__Assignment__.
Reproduce every line that appears below, precisely and completely.

__Data section__.
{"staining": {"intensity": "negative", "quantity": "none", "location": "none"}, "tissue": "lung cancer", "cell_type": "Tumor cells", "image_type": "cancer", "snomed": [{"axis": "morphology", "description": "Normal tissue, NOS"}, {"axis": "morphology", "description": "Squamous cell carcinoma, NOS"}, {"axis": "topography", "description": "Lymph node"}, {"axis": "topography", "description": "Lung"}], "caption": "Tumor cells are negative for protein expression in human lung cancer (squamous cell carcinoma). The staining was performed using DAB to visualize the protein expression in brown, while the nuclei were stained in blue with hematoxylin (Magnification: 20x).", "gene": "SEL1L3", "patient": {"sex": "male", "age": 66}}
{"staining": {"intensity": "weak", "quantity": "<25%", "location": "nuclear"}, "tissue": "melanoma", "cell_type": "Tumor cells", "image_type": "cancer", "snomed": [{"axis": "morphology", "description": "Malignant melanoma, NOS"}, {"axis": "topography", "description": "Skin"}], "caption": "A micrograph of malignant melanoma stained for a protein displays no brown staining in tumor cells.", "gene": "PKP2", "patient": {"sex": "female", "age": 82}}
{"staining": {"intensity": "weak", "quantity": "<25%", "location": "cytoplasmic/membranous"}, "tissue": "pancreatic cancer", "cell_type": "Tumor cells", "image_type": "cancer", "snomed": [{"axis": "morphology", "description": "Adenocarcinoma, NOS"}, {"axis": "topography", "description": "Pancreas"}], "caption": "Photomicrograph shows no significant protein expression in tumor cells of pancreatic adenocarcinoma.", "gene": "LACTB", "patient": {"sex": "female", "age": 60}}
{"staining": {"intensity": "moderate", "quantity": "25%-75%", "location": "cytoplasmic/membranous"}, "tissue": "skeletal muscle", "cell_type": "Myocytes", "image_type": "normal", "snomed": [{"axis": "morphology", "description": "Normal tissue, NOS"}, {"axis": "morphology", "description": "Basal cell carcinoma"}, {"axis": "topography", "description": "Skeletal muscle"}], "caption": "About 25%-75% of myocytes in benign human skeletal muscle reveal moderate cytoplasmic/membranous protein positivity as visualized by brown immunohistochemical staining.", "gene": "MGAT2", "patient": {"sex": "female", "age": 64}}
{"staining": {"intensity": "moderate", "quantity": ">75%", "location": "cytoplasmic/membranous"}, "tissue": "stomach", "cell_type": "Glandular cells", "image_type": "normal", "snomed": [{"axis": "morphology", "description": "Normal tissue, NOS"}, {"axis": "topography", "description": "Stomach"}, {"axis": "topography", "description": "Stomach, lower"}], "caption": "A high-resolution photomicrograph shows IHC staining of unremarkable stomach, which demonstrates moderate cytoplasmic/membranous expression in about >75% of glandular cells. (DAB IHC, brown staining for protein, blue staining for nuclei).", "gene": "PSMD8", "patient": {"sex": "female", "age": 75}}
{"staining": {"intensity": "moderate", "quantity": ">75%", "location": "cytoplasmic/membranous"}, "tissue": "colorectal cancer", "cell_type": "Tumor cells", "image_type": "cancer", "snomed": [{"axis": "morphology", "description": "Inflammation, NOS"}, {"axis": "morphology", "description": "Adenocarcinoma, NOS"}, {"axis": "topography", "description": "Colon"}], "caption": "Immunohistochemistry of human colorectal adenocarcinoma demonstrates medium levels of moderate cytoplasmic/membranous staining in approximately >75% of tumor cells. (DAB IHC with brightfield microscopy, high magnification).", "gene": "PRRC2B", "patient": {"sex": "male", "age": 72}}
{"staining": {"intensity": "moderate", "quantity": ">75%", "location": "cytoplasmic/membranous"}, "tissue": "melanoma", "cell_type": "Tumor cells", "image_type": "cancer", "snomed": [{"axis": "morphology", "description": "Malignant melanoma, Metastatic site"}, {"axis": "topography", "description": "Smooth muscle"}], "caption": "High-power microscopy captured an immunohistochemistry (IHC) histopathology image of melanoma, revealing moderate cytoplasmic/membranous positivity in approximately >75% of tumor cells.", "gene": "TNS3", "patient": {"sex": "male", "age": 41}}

__Response to this task__.
{"staining": {"intensity": "negative", "quantity": "none", "location": "none"}, "tissue": "lung cancer", "cell_type": "Tumor cells", "image_type": "cancer", "snomed": [{"axis": "morphology", "description": "Normal tissue, NOS"}, {"axis": "morphology", "description": "Squamous cell carcinoma, NOS"}, {"axis": "topography", "description": "Lymph node"}, {"axis": "topography", "description": "Lung"}], "caption": "Tumor cells are negative for protein expression in human lung cancer (squamous cell carcinoma). The staining was performed using DAB to visualize the protein expression in brown, while the nuclei were stained in blue with hematoxylin (Magnification: 20x).", "gene": "SEL1L3", "patient": {"sex": "male", "age": 66}}
{"staining": {"intensity": "weak", "quantity": "<25%", "location": "nuclear"}, "tissue": "melanoma", "cell_type": "Tumor cells", "image_type": "cancer", "snomed": [{"axis": "morphology", "description": "Malignant melanoma, NOS"}, {"axis": "topography", "description": "Skin"}], "caption": "A micrograph of malignant melanoma stained for a protein displays no brown staining in tumor cells.", "gene": "PKP2", "patient": {"sex": "female", "age": 82}}
{"staining": {"intensity": "weak", "quantity": "<25%", "location": "cytoplasmic/membranous"}, "tissue": "pancreatic cancer", "cell_type": "Tumor cells", "image_type": "cancer", "snomed": [{"axis": "morphology", "description": "Adenocarcinoma, NOS"}, {"axis": "topography", "description": "Pancreas"}], "caption": "Photomicrograph shows no significant protein expression in tumor cells of pancreatic adenocarcinoma.", "gene": "LACTB", "patient": {"sex": "female", "age": 60}}
{"staining": {"intensity": "moderate", "quantity": "25%-75%", "location": "cytoplasmic/membranous"}, "tissue": "skeletal muscle", "cell_type": "Myocytes", "image_type": "normal", "snomed": [{"axis": "morphology", "description": "Normal tissue, NOS"}, {"axis": "morphology", "description": "Basal cell carcinoma"}, {"axis": "topography", "description": "Skeletal muscle"}], "caption": "About 25%-75% of myocytes in benign human skeletal muscle reveal moderate cytoplasmic/membranous protein positivity as visualized by brown immunohistochemical staining.", "gene": "MGAT2", "patient": {"sex": "female", "age": 64}}
{"staining": {"intensity": "moderate", "quantity": ">75%", "location": "cytoplasmic/membranous"}, "tissue": "stomach", "cell_type": "Glandular cells", "image_type": "normal", "snomed": [{"axis": "morphology", "description": "Normal tissue, NOS"}, {"axis": "topography", "description": "Stomach"}, {"axis": "topography", "description": "Stomach, lower"}], "caption": "A high-resolution photomicrograph shows IHC staining of unremarkable stomach, which demonstrates moderate cytoplasmic/membranous expression in about >75% of glandular cells. (DAB IHC, brown staining for protein, blue staining for nuclei).", "gene": "PSMD8", "patient": {"sex": "female", "age": 75}}
{"staining": {"intensity": "moderate", "quantity": ">75%", "location": "cytoplasmic/membranous"}, "tissue": "colorectal cancer", "cell_type": "Tumor cells", "image_type": "cancer", "snomed": [{"axis": "morphology", "description": "Inflammation, NOS"}, {"axis": "morphology", "description": "Adenocarcinoma, NOS"}, {"axis": "topography", "description": "Colon"}], "caption": "Immunohistochemistry of human colorectal adenocarcinoma demonstrates medium levels of moderate cytoplasmic/membranous staining in approximately >75% of tumor cells. (DAB IHC with brightfield microscopy, high magnification).", "gene": "PRRC2B", "patient": {"sex": "male", "age": 72}}
{"staining": {"intensity": "moderate", "quantity": ">75%", "location": "cytoplasmic/membranous"}, "tissue": "melanoma", "cell_type": "Tumor cells", "image_type": "cancer", "snomed": [{"axis": "morphology", "description": "Malignant melanoma, Metastatic site"}, {"axis": "topography", "description": "Smooth muscle"}], "caption": "High-power microscopy captured an immunohistochemistry (IHC) histopathology image of melanoma, revealing moderate cytoplasmic/membranous positivity in approximately >75% of tumor cells.", "gene": "TNS3", "patient": {"sex": "male", "age": 41}}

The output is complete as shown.